Nope. The RAF may use the services of private entities from time to time as they deem necessary. We are talking about the outsourcing of an entire public function. What you are talking about would be more like the RAF having to charter an extra helicopter or two to help with their search and rescue ops if perhaps they had a couple tech machines or a sudden extra demand for whatever reason. It is clearly not the same as privatising the entire thing.



✈ Every strike of the hammer is a blow against the enemy. ✈
User currently offlinePyrex From Portugal, joined Aug 2005, 3928 posts, RR: 28
Reply 13, posted (1 year 4 months 1 week 8 hours ago) and read 1760 times:

Quoting RussianJet (Thread starter):
Public services should not be subject to private greed and the sole motivation of profit.

No, of course not, they should be subject to public greed with the sole motivation of power.

Quoting RomeoBravo (Reply 7):
Privatising it wouldn't be a bad idea.
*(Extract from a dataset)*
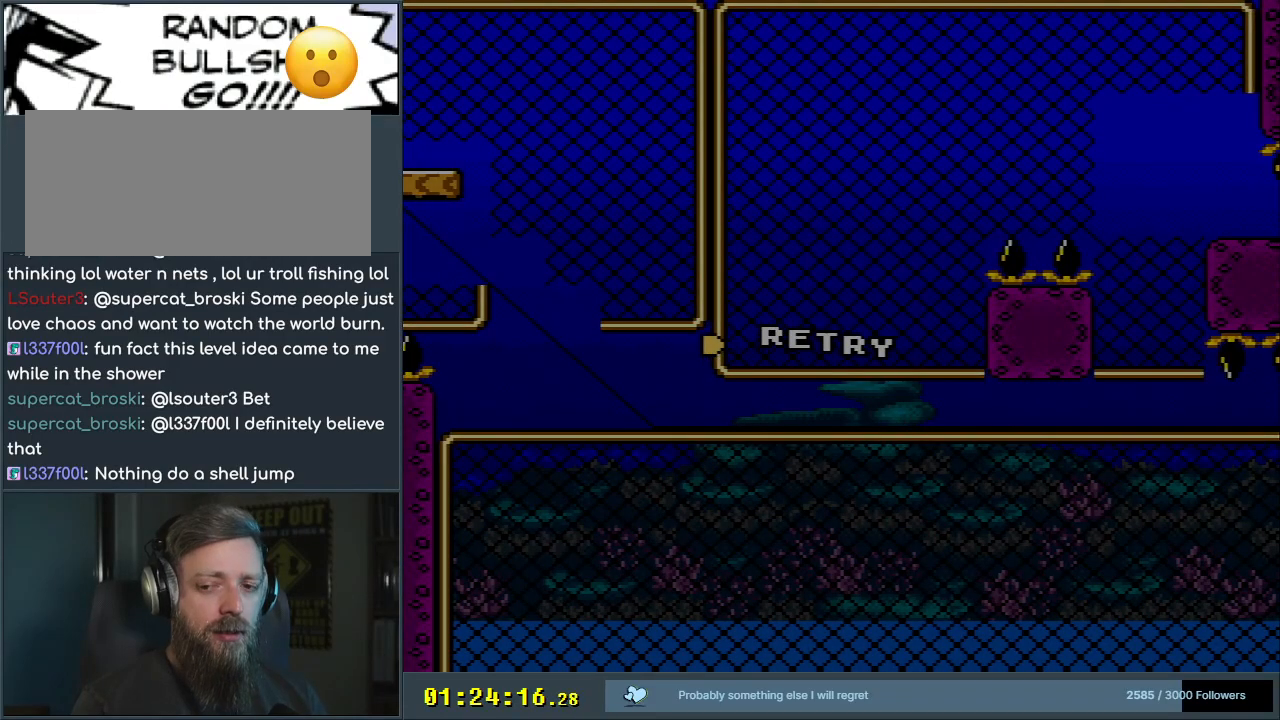
{"buttons": [], "events": []}
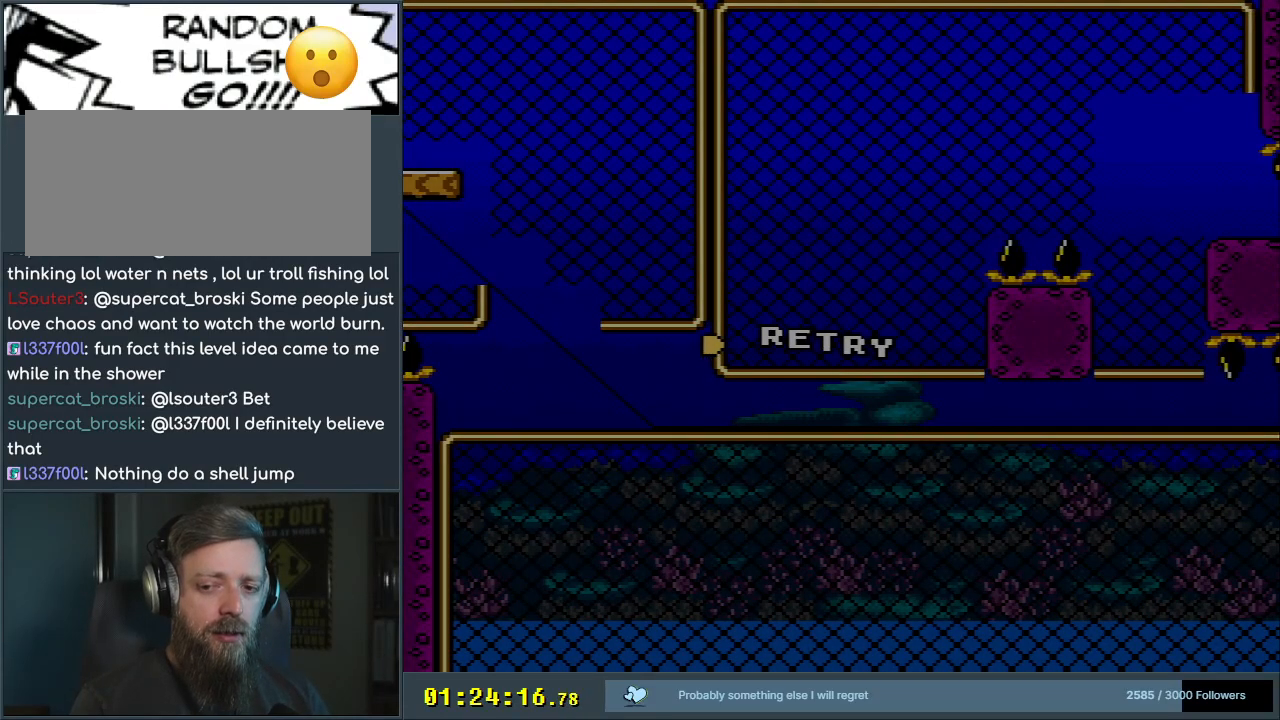
{"buttons": [], "events": []}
Why should people who don't get lost at sea etc have to pay for people that do?

Actually, as far as I understand it (might be wrong, though), marine insurance is already supposed to reimburse governments / other providers for search and rescue operations. Of course that doesn't help in the case of the idiot who goes out on his jet-ski in bad weather, or the idiot who goes on a walk by the cliffs and forgets about tides.



Read this very carefully, I shall write this only once!
User currently offlinejohns624 From United States of America, joined Jul 2008, 903 posts, RR: 0
Reply 14, posted (1 year 4 months 1 week 8 hours ago) and read 1757 times:

How is that any different than the Royal National Lifeboat Institution doing most of the sea rescues?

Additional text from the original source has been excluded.